### PASSAGE TO READ
-- -- --

Games are an intrinsic aspect of human life. Children start to play games as young as two years old. Every culture has its games. Online gaming is a huge aspect of internet activity. It could be said that the human being is made for gaming.
"And what game is more complicated than life?" asks Casey Cromwell in an article titled "Chess: A Metaphor for Life".
I see life itself as the great game, albeit played unconsciously. It's the game of survival in the world. Everyone has their game, or games, but few people are aware of the game they are playing. It is usually not obvious to the player that it is one game because we have many minor games, or sub-games, that contribute to the main game.
Indeed, few would refer to their life as a game. We often see our lives as a series of challenges and obstacles. We do not consider it a game when we consider the outcome to be non-optional. The possibility of failure is abhorrent to us, yet failure is the inevitable outcome of every relative life. We all die.
Most games serve to shield us from this fact. They keep us distracted from the big question of death.
But there are those who cannot turn their heads away from the big question and they become embroiled in what I'll refer to as the game of spiritual seeking.
"The only reason a game is fun is because it causes you to engage yourself in it. Whether this be poker, Scrabble or a video game, games are only fun when they challenge you. Remove all the challenges in a game and it becomes a pointless activity." writes Scott H. Young in his article "Life as a Game".

-- -- --

### DATA RECORDS
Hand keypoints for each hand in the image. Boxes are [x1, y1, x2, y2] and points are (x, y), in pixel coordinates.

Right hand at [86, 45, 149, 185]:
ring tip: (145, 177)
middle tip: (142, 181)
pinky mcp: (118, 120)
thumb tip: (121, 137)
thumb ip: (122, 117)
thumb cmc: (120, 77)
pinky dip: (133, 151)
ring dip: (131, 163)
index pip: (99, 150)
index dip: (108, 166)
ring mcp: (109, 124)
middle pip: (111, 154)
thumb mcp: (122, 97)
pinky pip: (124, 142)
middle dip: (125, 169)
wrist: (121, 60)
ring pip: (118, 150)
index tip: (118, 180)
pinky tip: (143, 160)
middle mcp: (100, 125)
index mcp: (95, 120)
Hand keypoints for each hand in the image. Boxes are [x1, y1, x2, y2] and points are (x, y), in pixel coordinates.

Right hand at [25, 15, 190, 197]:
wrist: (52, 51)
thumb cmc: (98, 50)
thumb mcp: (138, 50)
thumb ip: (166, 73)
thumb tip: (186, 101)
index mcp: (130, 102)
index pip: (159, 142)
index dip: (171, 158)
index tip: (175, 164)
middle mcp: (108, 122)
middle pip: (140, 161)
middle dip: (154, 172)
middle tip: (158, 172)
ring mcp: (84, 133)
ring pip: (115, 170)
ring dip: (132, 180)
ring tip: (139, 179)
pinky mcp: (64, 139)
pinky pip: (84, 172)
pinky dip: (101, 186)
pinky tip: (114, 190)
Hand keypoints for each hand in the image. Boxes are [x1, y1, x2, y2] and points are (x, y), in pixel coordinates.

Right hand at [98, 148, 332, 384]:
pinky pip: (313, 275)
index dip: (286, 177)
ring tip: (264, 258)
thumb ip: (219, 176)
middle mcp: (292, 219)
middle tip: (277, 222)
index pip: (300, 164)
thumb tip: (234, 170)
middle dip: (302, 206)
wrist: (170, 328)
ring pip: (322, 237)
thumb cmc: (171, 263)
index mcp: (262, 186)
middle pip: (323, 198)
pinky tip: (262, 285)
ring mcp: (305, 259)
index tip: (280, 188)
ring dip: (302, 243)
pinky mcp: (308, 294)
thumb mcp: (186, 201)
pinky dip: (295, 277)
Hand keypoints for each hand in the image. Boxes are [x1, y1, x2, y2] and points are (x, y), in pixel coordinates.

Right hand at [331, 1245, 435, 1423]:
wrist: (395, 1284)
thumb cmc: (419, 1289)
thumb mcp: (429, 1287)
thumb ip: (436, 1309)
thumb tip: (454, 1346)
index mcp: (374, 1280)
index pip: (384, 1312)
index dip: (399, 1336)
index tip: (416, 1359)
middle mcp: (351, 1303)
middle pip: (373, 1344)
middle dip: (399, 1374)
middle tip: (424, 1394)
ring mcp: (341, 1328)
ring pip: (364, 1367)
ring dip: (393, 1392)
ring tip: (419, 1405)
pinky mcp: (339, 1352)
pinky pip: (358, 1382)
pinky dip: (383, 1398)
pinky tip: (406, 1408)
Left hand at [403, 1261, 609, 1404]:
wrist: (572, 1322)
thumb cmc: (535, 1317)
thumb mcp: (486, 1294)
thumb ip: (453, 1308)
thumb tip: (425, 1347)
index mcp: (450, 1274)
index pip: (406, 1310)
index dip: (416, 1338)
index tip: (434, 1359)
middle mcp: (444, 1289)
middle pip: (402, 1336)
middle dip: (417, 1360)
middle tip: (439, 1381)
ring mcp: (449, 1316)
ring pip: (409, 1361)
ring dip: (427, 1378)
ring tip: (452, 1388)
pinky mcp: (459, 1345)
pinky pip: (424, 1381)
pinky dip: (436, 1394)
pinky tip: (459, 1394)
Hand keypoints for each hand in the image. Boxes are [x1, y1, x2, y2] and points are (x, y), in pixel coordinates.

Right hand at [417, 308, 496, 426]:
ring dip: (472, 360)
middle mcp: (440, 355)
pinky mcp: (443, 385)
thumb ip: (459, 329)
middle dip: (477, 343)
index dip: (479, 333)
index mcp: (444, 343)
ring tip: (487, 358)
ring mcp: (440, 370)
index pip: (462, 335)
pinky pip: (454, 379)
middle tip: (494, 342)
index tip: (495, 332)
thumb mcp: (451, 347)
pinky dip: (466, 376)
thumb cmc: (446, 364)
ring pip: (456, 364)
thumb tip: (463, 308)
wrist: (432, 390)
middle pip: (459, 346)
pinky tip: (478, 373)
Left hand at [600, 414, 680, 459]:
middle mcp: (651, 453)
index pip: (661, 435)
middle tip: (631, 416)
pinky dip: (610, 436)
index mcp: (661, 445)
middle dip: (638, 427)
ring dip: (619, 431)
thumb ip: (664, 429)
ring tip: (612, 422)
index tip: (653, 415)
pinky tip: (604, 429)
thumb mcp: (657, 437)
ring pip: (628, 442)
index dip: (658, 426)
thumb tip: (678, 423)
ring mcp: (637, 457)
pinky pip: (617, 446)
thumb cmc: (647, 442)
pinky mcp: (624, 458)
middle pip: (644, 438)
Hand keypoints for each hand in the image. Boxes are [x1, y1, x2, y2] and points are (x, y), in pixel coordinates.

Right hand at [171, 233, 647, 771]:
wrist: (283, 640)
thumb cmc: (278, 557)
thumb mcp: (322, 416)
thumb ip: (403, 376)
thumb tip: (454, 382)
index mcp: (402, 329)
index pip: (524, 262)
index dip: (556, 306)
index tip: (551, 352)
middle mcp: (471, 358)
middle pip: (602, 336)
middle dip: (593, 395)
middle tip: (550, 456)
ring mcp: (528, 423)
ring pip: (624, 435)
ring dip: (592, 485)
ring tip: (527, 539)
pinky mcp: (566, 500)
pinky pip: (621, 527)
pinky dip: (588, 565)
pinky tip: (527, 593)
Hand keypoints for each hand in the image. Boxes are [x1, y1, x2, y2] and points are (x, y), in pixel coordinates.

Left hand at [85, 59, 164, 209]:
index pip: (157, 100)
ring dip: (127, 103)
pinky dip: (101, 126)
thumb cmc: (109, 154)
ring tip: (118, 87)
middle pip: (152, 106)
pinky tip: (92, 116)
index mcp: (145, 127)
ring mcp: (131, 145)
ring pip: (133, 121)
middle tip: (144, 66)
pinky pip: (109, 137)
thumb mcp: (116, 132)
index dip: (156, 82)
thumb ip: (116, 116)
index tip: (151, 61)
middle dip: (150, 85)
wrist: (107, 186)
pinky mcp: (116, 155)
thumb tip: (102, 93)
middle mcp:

-- -- --

### EXERCISE TASKS
1. In the passage on games and life, at what age does it say children begin to play games?
2. Transcribe the passage on games and life from "I see life itself" up to and including "the main game.".

### ANSWERS PER TASK
1. As young as two years old.

2.
I see life itself as the great game, albeit played unconsciously. It's the game of survival in the world. Everyone has their game, or games, but few people are aware of the game they are playing. It is usually not obvious to the player that it is one game because we have many minor games, or sub-games, that contribute to the main game.